Output every line of text in the entries below unchanged, keeping the original line order and line breaks.

EXERCISE INPUTS:
+===+
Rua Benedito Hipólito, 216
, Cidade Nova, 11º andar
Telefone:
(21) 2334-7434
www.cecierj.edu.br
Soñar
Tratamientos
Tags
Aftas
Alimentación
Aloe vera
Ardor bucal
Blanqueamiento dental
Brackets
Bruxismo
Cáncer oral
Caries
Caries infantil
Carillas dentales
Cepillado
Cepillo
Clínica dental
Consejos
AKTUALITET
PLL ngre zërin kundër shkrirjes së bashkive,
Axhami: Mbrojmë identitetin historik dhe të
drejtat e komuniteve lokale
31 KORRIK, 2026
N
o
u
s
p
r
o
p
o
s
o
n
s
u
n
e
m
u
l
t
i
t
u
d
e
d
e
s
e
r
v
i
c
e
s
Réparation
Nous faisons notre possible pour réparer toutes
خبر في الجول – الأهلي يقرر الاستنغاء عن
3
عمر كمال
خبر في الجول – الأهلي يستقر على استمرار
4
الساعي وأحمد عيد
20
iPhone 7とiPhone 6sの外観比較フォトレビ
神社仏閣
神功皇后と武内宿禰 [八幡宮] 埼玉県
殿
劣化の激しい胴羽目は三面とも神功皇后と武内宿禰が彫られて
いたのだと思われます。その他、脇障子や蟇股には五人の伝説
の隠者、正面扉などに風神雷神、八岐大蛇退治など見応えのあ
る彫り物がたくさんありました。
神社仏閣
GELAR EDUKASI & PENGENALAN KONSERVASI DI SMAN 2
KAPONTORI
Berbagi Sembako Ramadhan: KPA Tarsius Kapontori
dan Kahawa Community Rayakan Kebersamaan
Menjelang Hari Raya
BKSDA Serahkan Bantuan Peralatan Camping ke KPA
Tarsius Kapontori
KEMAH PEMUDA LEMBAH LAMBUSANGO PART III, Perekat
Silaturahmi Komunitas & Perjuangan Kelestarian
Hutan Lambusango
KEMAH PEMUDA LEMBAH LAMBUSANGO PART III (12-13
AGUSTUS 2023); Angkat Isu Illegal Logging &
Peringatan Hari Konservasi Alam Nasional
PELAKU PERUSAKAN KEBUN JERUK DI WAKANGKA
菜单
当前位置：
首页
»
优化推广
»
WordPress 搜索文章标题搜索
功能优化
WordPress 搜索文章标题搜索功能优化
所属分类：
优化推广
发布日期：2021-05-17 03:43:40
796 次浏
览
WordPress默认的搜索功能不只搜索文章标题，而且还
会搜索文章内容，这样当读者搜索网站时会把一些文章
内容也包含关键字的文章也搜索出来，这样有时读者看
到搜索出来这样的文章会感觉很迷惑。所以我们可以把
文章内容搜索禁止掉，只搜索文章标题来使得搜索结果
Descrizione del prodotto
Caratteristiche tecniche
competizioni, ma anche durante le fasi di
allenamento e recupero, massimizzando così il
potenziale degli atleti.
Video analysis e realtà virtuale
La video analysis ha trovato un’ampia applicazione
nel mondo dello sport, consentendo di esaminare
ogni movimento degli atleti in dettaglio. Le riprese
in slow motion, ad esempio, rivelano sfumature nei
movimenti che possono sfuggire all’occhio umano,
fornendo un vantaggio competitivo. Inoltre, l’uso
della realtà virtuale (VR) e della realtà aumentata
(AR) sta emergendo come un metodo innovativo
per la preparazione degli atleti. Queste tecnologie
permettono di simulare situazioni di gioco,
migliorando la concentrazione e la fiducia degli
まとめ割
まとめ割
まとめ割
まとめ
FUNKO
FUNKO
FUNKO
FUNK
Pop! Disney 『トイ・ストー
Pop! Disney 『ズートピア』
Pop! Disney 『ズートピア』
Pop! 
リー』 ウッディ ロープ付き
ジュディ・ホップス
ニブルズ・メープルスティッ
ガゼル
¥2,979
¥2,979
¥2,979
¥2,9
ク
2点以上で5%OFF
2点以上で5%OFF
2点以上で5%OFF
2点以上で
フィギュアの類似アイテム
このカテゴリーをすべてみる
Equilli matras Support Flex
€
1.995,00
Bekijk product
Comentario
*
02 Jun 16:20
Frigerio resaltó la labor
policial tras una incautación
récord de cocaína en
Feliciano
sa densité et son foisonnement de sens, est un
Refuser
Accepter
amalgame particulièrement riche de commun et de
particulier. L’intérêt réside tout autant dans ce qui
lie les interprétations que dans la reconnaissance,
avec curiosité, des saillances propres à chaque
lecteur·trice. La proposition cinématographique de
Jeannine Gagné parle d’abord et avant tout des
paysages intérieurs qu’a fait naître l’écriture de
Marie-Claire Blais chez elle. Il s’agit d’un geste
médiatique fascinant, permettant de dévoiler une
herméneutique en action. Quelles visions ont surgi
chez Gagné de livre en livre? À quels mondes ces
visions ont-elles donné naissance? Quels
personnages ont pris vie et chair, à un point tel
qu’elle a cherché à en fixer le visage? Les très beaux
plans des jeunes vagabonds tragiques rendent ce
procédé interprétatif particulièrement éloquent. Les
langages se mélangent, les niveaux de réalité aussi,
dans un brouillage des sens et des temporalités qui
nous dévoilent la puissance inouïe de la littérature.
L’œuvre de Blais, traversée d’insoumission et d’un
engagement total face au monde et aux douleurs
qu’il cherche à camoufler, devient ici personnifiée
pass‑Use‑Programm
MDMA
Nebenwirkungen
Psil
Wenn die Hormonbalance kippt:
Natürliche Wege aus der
+===+
TASK RESULT:
Rua Benedito Hipólito, 216
, Cidade Nova, 11º andar
Telefone:
(21) 2334-7434
www.cecierj.edu.br
Soñar
Tratamientos
Tags
Aftas
Alimentación
Aloe vera
Ardor bucal
Blanqueamiento dental
Brackets
Bruxismo
Cáncer oral
Caries
Caries infantil
Carillas dentales
Cepillado
Cepillo
Clínica dental
Consejos
AKTUALITET
PLL ngre zërin kundër shkrirjes së bashkive,
Axhami: Mbrojmë identitetin historik dhe të
drejtat e komuniteve lokale
31 KORRIK, 2026
N
o
u
s
p
r
o
p
o
s
o
n
s
u
n
e
m
u
l
t
i
t
u
d
e
d
e
s
e
r
v
i
c
e
s
Réparation
Nous faisons notre possible pour réparer toutes
خبر في الجول – الأهلي يقرر الاستنغاء عن
3
عمر كمال
خبر في الجول – الأهلي يستقر على استمرار
4
الساعي وأحمد عيد
20
iPhone 7とiPhone 6sの外観比較フォトレビ
神社仏閣
神功皇后と武内宿禰 [八幡宮] 埼玉県
殿
劣化の激しい胴羽目は三面とも神功皇后と武内宿禰が彫られて
いたのだと思われます。その他、脇障子や蟇股には五人の伝説
の隠者、正面扉などに風神雷神、八岐大蛇退治など見応えのあ
る彫り物がたくさんありました。
神社仏閣
GELAR EDUKASI & PENGENALAN KONSERVASI DI SMAN 2
KAPONTORI
Berbagi Sembako Ramadhan: KPA Tarsius Kapontori
dan Kahawa Community Rayakan Kebersamaan
Menjelang Hari Raya
BKSDA Serahkan Bantuan Peralatan Camping ke KPA
Tarsius Kapontori
KEMAH PEMUDA LEMBAH LAMBUSANGO PART III, Perekat
Silaturahmi Komunitas & Perjuangan Kelestarian
Hutan Lambusango
KEMAH PEMUDA LEMBAH LAMBUSANGO PART III (12-13
AGUSTUS 2023); Angkat Isu Illegal Logging &
Peringatan Hari Konservasi Alam Nasional
PELAKU PERUSAKAN KEBUN JERUK DI WAKANGKA
菜单
当前位置：
首页
»
优化推广
»
WordPress 搜索文章标题搜索
功能优化
WordPress 搜索文章标题搜索功能优化
所属分类：
优化推广
发布日期：2021-05-17 03:43:40
796 次浏
览
WordPress默认的搜索功能不只搜索文章标题，而且还
会搜索文章内容，这样当读者搜索网站时会把一些文章
内容也包含关键字的文章也搜索出来，这样有时读者看
到搜索出来这样的文章会感觉很迷惑。所以我们可以把
文章内容搜索禁止掉，只搜索文章标题来使得搜索结果
Descrizione del prodotto
Caratteristiche tecniche
competizioni, ma anche durante le fasi di
allenamento e recupero, massimizzando così il
potenziale degli atleti.
Video analysis e realtà virtuale
La video analysis ha trovato un’ampia applicazione
nel mondo dello sport, consentendo di esaminare
ogni movimento degli atleti in dettaglio. Le riprese
in slow motion, ad esempio, rivelano sfumature nei
movimenti che possono sfuggire all’occhio umano,
fornendo un vantaggio competitivo. Inoltre, l’uso
della realtà virtuale (VR) e della realtà aumentata
(AR) sta emergendo come un metodo innovativo
per la preparazione degli atleti. Queste tecnologie
permettono di simulare situazioni di gioco,
migliorando la concentrazione e la fiducia degli
まとめ割
まとめ割
まとめ割
まとめ
FUNKO
FUNKO
FUNKO
FUNK
Pop! Disney 『トイ・ストー
Pop! Disney 『ズートピア』
Pop! Disney 『ズートピア』
Pop! 
リー』 ウッディ ロープ付き
ジュディ・ホップス
ニブルズ・メープルスティッ
ガゼル
¥2,979
¥2,979
¥2,979
¥2,9
ク
2点以上で5%OFF
2点以上で5%OFF
2点以上で5%OFF
2点以上で
フィギュアの類似アイテム
このカテゴリーをすべてみる
Equilli matras Support Flex
€
1.995,00
Bekijk product
Comentario
*
02 Jun 16:20
Frigerio resaltó la labor
policial tras una incautación
récord de cocaína en
Feliciano
sa densité et son foisonnement de sens, est un
Refuser
Accepter
amalgame particulièrement riche de commun et de
particulier. L’intérêt réside tout autant dans ce qui
lie les interprétations que dans la reconnaissance,
avec curiosité, des saillances propres à chaque
lecteur·trice. La proposition cinématographique de
Jeannine Gagné parle d’abord et avant tout des
paysages intérieurs qu’a fait naître l’écriture de
Marie-Claire Blais chez elle. Il s’agit d’un geste
médiatique fascinant, permettant de dévoiler une
herméneutique en action. Quelles visions ont surgi
chez Gagné de livre en livre? À quels mondes ces
visions ont-elles donné naissance? Quels
personnages ont pris vie et chair, à un point tel
qu’elle a cherché à en fixer le visage? Les très beaux
plans des jeunes vagabonds tragiques rendent ce
procédé interprétatif particulièrement éloquent. Les
langages se mélangent, les niveaux de réalité aussi,
dans un brouillage des sens et des temporalités qui
nous dévoilent la puissance inouïe de la littérature.
L’œuvre de Blais, traversée d’insoumission et d’un
engagement total face au monde et aux douleurs
qu’il cherche à camoufler, devient ici personnifiée
pass‑Use‑Programm
MDMA
Nebenwirkungen
Psil
Wenn die Hormonbalance kippt:
Natürliche Wege aus der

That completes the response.